Measure V Too Costly, a landlord-funded campaign seeking to effectively end Mountain View’s two-year-old rent control program, submitted petitions to City Clerk Lisa Natusch yesterday to qualify for the 2020 ballot, according to Mayor Lenny Siegel.

The campaign originally sought to get on next month’s ballot, but didn’t collect the minimum 5,126 valid signatures by the July deadline.

Petitioners had until this month to finish collecting signatures for the 2020 ballot in order to avoid having to start from zero.

In April, Siegel labeled the initiative a “sneaky repeal” when he noticed that the fine print suspends rent control anytime the city’s vacancy rates goes above 3%.

That means the California Apartment Association-funded initiative would effectively elminate rent control because vacancy rates in Mountain View have rarely fallen below 3%. Since 2009, vacancy rates have hovered between 3.9% in 2011 and 5.8% in 2016.

Other parts of the initiative were meant to attract votes, Siegel said, by promising to limit rental protections to families earning less than the median household income and ensuring that the $2.6 million organization that runs the rent control program doesn’t access general funds without City Council approval.

In reality, the Rental Housing Committee is financed entirely by rental units. Landlords pay $155 per year and committee members aren’t paid a salary.

Representatives of Measure V Too Costly didn’t return a request for comment.

1 Comment

  1. VACANCY TAX: BETTER THAN RENT CONTROL

    Rent control doesn’t force owners to offer their properties “to let” at the allowed rent. Rent control doesn’t force land owners to build more housing. On the contrary, it discourages both, reducing the supply of housing and RAISING other rents. Exempting NEW buildings from rent control may avoid deterring construction, but it still doesn’t open up EXISTING buildings for tenants. Worse, it means that the stock of rent-controlled housing becomes a shrinking fraction of the whole housing stock — unless the exemption is only for a limited time, in which case you’re discouraging construction again!

    Will removing regulatory barriers to construction solve the problem? Not by itself, although it’s obviously a necessary condition. Cheaper housing requires developers, builders, and owners to increase supply to a point where it reduces their return on investment. They obviously won’t do that voluntarily. They will do it only if they are penalized for NOT doing it.

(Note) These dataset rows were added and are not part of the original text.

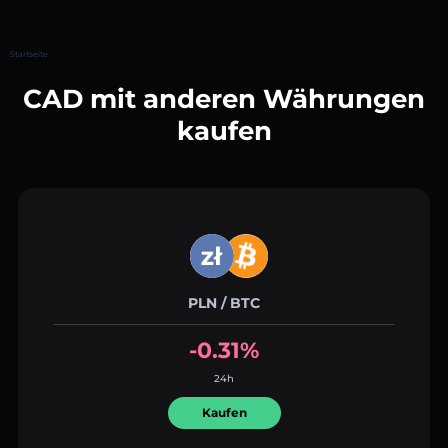
Startseite
CAD mit anderen Währungen
kaufen
PLN / BTC
-0.31%
24h
Kaufen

    SOLUTION: Put a punitive tax on vacant lots and unoccupied housing, so that the owners can’t afford NOT to build housing and seek tenants. By reducing the owners’ ability to tolerate vacancies, a vacancy tax strengthens the bargaining position of tenants and therefore reduces rents. It yields both an *immediate* benefit, by pushing existing dwellings onto the rental market, and a *long-term* benefit, by encouraging construction.

    Such a tax, by reducing the cost of housing, would make it easier for employers to pay workers enough to live on. A similar tax on commercial property would reduce rents for job-creating enterprises. That’s GOOD FOR BUSINESS and GOOD FOR WORKERS.

    A vacancy tax is also GOOD FOR REALTORS because they get more rental-management fees for properties coming onto the rental market, plus commissions from any owners who decided to sell vacant properties to owner-occupants (who of course don’t pay the tax).

    Best of all, the need to avoid the vacancy tax would initiate economic activity, which would expand the bases of other taxes, allowing their rates to be reduced, so that the rest of the city/state/country gets a tax cut!